Mamiya RZ67
With the versatility of digital photography, which has become irreplaceable in our everyday lives and businesses, I don't want to miss my analog gear. Digital photography can create its own problems, likely the growing interest only in new technology rather than photography itself. Digital is about speed; with film and analog photography, you must take it slow, sometimes even painfully slow. With analog photography, every creative image counts. For every click, you pay money. You use manual focusing and exposure, and you never know if you will screw something up. With digital, you can create, adjust, and create again.
After a decade of digital technology and new gear nearly every year, photographers still have analog cameras and buy film. Why do we still use the analog road? It is because sometimes, we want to slow down. We want to enjoy the process as much as we enjoy the result. It makes the ordinary activity of creating images a bit more special, personal, and intimate simply by making it slower.
The RZ67 Pro and its successors use bellows for focusing and is a modular camera with many interchangeable parts, such as viewfinders and focusing screens. There are several different film backs with various frame size support (6×7, 6×6, 6×4.5). The body is plastic but rigid; I wouldn't want to drop it. The old RB67 had a metal body; you might crack the floor if it ever fell. But even with the more "plastic" feel, nothing ever feels flimsy, and the camera seems to shrug off any abuse. The camera's unique feature is a revolving back, which can be rotated independently from the body into portrait or landscape orientation.
The Mamiya RZ67 Pro was meant to be used as a studio camera mounted on a tripod. You will need a sturdy one, but mounted, it is well-balanced due to the box-shaped body. The bellows are easy to focus on and allow you to hold the camera with both hands. Focusing will enable you to focus your lenses very close, which nearly turns the lenses into macro lenses. Using the camera is very simple. You set the aperture on the lens, which has a leaf shutter with speeds of up to 1/400th of a second. You focus by turning a knob on either side of the camera. As you focus closer, the bellows extend. The aperture gets smaller if you focus very closely. A diagram on the side of the camera lets you know if you have to adjust the exposure depending on the current focus distance.
The shutter release button can be rotated to a lock position to prevent accidental exposure. The very minute you look through the waist-level finder of the Mamiya RZ67 Pro, you will find a magnificent view. When you look through it, move around, and focus, you first notice that left has become right, and right has become left. You to see just how great everything looks.

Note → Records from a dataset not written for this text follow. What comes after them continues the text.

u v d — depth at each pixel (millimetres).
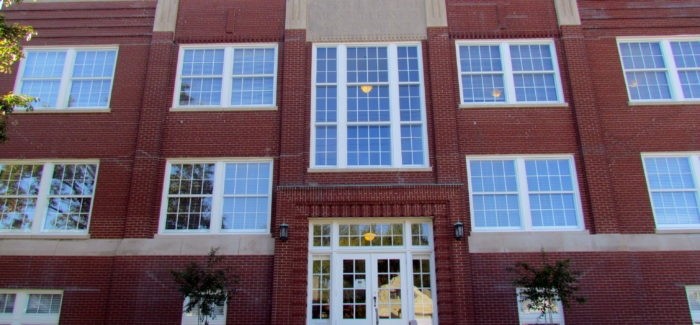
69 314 14602
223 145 16156
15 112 16641
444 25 17266
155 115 16406
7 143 16344
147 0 18062
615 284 14477
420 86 16688
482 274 14594
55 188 15992
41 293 14898
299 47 17078
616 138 16094
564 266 13273
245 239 15086
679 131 16125
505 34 17297
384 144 16125
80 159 16219
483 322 14219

Focusing is effortless – the image snaps into the sharp plane like nothing else I've ever seen. If you want to double-check, a magnifying glass is also available for critical focus. While several lenses are available for RZ67, including tilt-shift and zoom, I have a 150mm and a 75 mm tilt and shift lens. The Sekor lenses are built very well but quite heavy. I find the aspect ratio of 6×7 quite refreshing. I've always seen 3:2 sensors and film to be great for most horizontal shots, but, more often than not, too narrow for vertical pictures. When framed horizontally, it almost looks square, which To my taste, is a perfect framing. When used vertically, it's a pleasing portrait style but also broad enough at the sides not to lose too much of the environment.
Old, manual cameras impose a different style of shooting. You slow down. You pay more attention to composition and details within the frame. It charges you to concentrate more on what you are seeing. It helps to dive into that moment and your feelings. It sometimes seems as if time stops until I hear that loud clunk until I set off that shutter with a definitive press on the release. And then it's all back to normal again, the only difference being a strange, satisfied, subtle smile on my face. And the image? Well, it's in my mind, of course. Clear and beautiful, somewhat dreamy as film can be. Like a memory, almost. And exactly how I saw it.
So that happens when using the RZ67. They see me looking down at some box and twisting knobs. To someone who's not a photography enthusiast, a medium format SLR, especially one with the waist-level finder, is just too peculiar to be seen as a camera. They don't seem to realize I could see them by looking down at a weird-shaped box, let alone a photograph. Clunk – it's done—a mystic image has been created.